A spokesperson for GISAID told Nature in an e-mail that it does not delete records, but that contributors often update their records, and, during that time, records “become temporarily invisible”. The market-swab data is being updated with newer data as part of a manuscript currently under review. (The Gao paper is marked as ‘under review’ at Nature Portfolio Nature’s news team is independent of its publisher Springer Nature, which publishes Nature Portfolio.)

The authors of the preprint were contacted to collaborate on the analysis, but the China CDC turned them down. She and her colleagues presented their research to the WHO at the Scientific Advisory Group for the Origins of Novel Pathogens meeting, which investigated the origins of the Severe Acute Respiratory Syndrome- CoV-2.

At the WHO press briefing on 17 March, Tedros called on the China CDC researchers to be transparent in sharing data. “These data could have and should have been shared three years ago,” he said.

The data was taken for a long time by Débarre but acknowledges the work done by the China CDC. “They did what needed to be done,” she says. “We wouldn’t have this data, if it wasn’t for their work.”

Many more forensic insights could still come from the data if they were made public again, says Crits-Christoph. To determine how recently an animal was present at the market, researchers could look at how long it had been in the environment. There is more that needs to be said about how the samples were collected, processed and sequenced.
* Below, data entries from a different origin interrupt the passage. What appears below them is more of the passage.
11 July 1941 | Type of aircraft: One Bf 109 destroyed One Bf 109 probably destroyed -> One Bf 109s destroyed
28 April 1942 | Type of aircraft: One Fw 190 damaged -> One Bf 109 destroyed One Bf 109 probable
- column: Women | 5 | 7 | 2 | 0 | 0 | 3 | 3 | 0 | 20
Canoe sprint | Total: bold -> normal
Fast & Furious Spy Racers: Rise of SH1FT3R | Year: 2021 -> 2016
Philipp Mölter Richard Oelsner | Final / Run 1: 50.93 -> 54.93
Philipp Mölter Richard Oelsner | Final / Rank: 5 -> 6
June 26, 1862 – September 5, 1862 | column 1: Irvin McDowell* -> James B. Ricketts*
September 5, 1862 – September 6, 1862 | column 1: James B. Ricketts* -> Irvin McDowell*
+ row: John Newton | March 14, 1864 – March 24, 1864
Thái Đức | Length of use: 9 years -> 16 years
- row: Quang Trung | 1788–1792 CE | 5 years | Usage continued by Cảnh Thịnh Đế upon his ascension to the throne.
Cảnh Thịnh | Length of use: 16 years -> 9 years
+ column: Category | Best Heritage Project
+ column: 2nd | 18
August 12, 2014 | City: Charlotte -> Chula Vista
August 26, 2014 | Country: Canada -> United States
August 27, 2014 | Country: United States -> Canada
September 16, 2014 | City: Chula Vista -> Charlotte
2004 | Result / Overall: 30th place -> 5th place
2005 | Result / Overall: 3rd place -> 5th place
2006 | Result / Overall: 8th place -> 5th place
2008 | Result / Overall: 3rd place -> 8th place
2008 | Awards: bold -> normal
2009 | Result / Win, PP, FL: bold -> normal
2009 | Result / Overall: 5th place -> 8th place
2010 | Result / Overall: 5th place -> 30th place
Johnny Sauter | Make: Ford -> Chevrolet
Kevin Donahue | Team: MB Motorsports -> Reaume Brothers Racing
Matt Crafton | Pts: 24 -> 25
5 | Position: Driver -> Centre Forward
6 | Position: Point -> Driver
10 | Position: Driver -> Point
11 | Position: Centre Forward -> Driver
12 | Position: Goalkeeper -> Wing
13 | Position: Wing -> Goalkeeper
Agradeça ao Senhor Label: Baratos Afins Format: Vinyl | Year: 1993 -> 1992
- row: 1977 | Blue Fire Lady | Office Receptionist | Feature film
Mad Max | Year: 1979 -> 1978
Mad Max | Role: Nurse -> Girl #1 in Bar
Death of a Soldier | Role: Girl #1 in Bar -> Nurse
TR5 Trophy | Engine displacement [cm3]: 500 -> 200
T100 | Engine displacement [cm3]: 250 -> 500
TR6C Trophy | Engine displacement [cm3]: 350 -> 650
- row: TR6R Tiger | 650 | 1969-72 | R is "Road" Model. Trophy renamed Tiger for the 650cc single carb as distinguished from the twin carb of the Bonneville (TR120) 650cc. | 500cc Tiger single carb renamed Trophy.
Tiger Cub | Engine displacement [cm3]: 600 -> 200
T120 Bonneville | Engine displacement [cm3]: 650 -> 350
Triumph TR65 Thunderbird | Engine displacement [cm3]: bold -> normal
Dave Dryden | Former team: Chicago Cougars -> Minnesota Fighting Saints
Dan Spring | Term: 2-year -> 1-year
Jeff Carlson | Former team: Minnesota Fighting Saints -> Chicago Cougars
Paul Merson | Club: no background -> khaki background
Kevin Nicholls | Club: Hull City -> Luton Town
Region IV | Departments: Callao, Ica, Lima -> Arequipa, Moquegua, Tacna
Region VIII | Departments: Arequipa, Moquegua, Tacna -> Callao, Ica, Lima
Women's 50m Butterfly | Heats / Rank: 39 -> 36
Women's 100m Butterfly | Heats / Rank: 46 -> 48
A close study of the RNA data could possibly determine whether the animals at the market were sick, adds Crits-Christoph. Does it seem like the creatures were in “a disease state, or a healthy state?” he asks. There are lots of wonderful, complex questions in the data.

Environmental swabs that were negative for the flu have not yet been shared. Those data are important to analyse, to get a better picture of what was happening at the market, says Wertheim.